It has been quite sometime since I have made any updates. The year was crazy. Lost my home in a flood, moved my mom who has Stage 6 Alzheimer’s into a terrific, safe memory care, and have been recouping and playing catch up since last summer. That’s my mom there in the photo.
Joint pain has gnawed at me off and on for a couple years and has gotten much worse in the past few months. My hips are so painful that on a handful of occasions I cannot move my legs to walk. My range of motion is non-existent. The joints in my elbows and inner knees are in constant pain to the point where nothing can touch them, not even a soft pillow or my mattress. When the hip and elbow pain began to happen more frequently I thought I was having a flare-up. My neurologist thinks it is osteoarthritis and not M.S.-type or Syringomyelia flare-ups. He doesn’t think osteoarthritis is related to the Syringomyelia, but I swear I read a few interesting articles recently that noted the two issues have been seen in patients with a Syrinx. If I go back to find them, I will link here.
I have an appointment with a rheumatologist in the middle of August. For the last year I have been taking an all in one supplement: Chondroiton, Glucosamine, and MSM to alleviate the terrible joint pain. It may work for some of you, my fellow special spinal cord folks, but it has not worked for me. If anything, it has eased the crepitus a tad bit. Regarding pain, the supplement has not done anything. Time to make a change.
My neurologist mentioned Collagen Hydrolysate as having positive results for osteoarthritis pain, especially in the hips and elbows. So I’ve spent about 20 hours reading whatever I could find on the Internet and reading testimonials (and some negative comments) from current users of the supplement. Supposedly, Collagen Hydrolysate slows down the loss of cartilage, reduces pain, and gives you more mobility. I have ordered some for myself from the Great Lakes Gelatin company. www.GreatLakesGelatin.com
This could be a long shot, and I realize that 20 hours of reading stuff on the Inter-webs isn’t the magic ticket, however I am quite hopeful that this product will work. A few athletes who I work with did have positive, personal experiences using it. As always, I will let the new rheumatologist know I’m taking it and I am eager to hear his opinion. My order should arrive by Friday. I’ll update as soon as I notice any changes.
in the meantime, here are some random pics of the last few months.
Christmas in Montana, the Rose Parade, beach days, hanging with Tito Ortiz at my health and fitness expo, Mother’s Day, crazy sun in San Diego, and other fun shenanigans. Thank you for reading!
It has begun.
This is something I have been grappling with for months and months. Taking medication every day gives me an unsettled feeling. There are many reasons why I do not wish to become a daily pill-popper. The main reason is that I do not want to put chemicals into my body that have the potential to make my physical well-being become dependent on them. Make sense?
Baclofen. Baclofen is a muscle relaxer and anti-spasm medication. Everything I have read and learned from my pharmacist is that Baclofen has terrible withdrawal symptoms similar to Benzo withdrawal or alcohol withdrawal (neither of which I have ever experienced, but have witnessed in other people.) Additionally, I have been avoiding medication like this because I read that muscle relaxers make you feel a little hinkey in the head. My family owns multiple rehab centers so I am familiar with medication addiction. Maybe that’s why I am leary of taking anything.

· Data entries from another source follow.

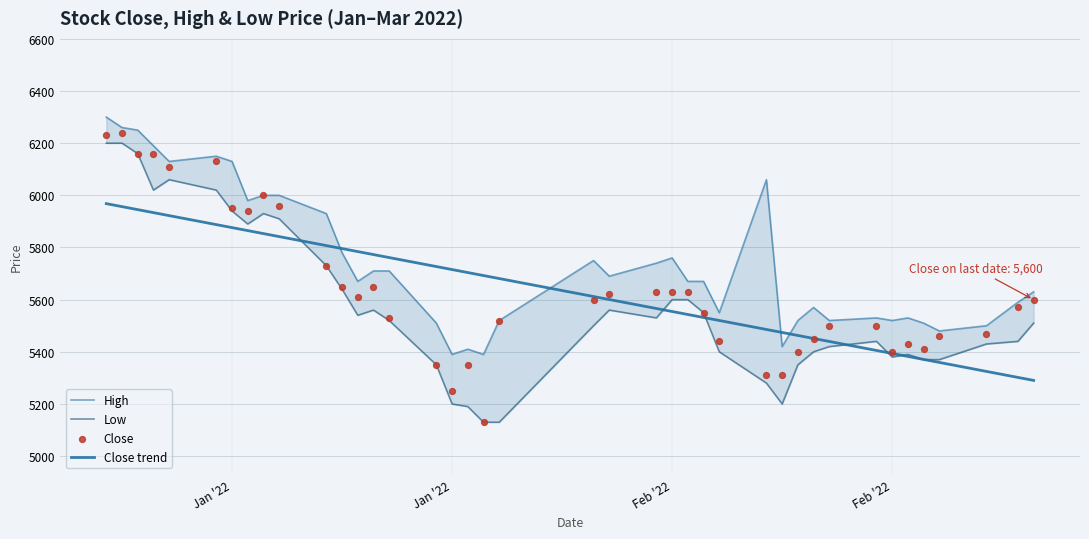

What are all the series names shown in the legend?

High, Low, Close trend, Close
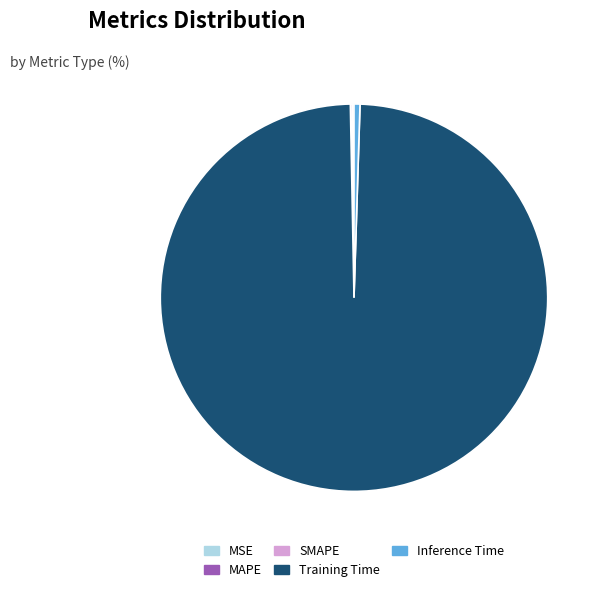

What is the largest slice in the pie chart?

Training Time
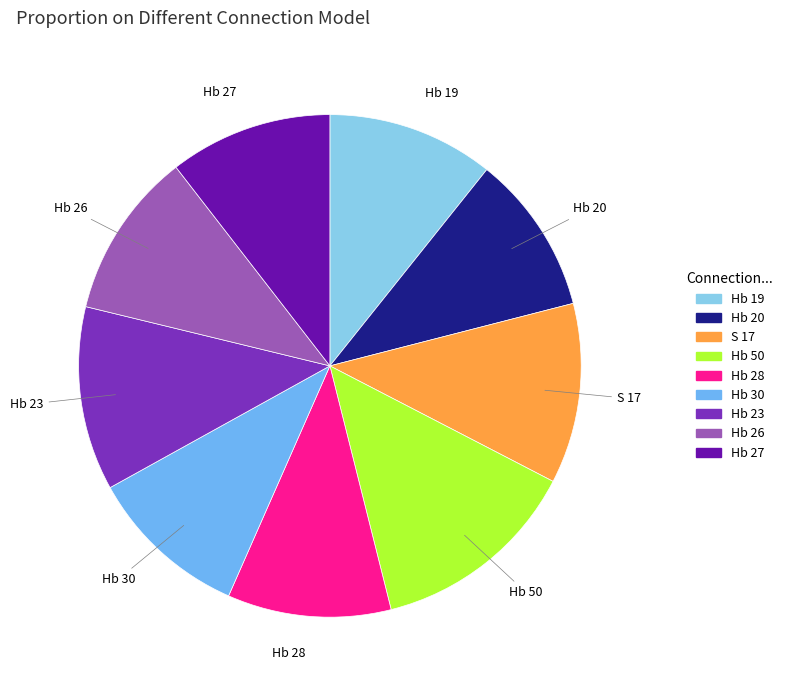

Which has a higher value, Hb 26 or S 17?

S 17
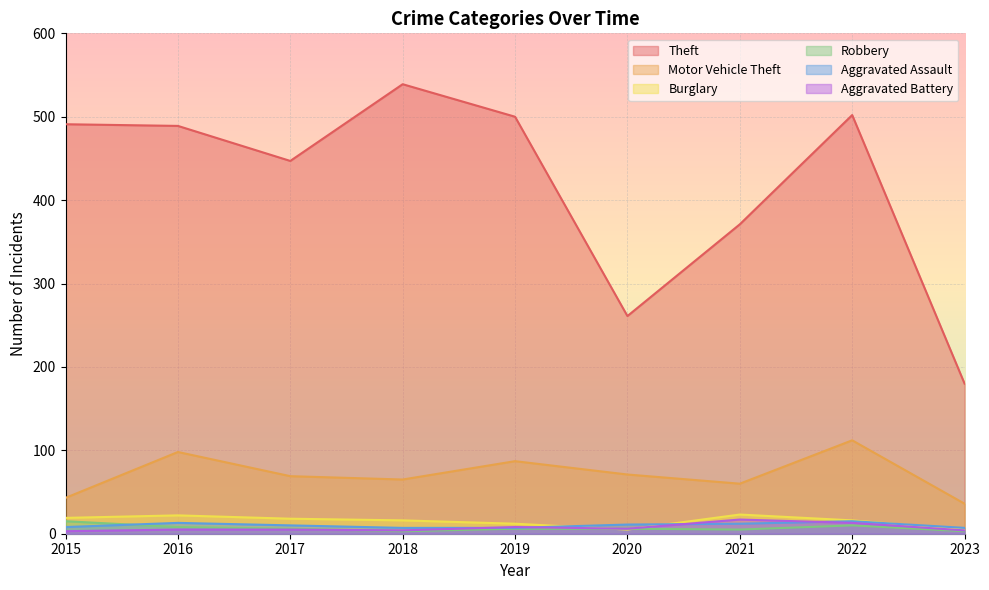

True or false: Burglary and Motor Vehicle Theft intersect in this chart.

False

So far, (so far being 36+ hours) the Baclofen has been amazing. I am tooting that horn even though I am not on board with the pill-popping train. It actually works. It has only been a couple of days and already I feel looser, barely any tension, and very few spasms in my legs and none in my shoulder blade. The Baclofen is supposed to be taken with my Gabapentin for maximum effectiveness. I tried that last night and this morning and I feel great. My head does not feel funny at all. I’m happy to report that this doesn’t seem to be a typical muscle-relaxer in that regard. My dosage is quite low at 20 mg per day. It seems that 80 mg is a high dose and somewhat typical for MS, Syringomyelia, and other spinal cord issues. I’m happy to stick with the 20 mg per day. It is working.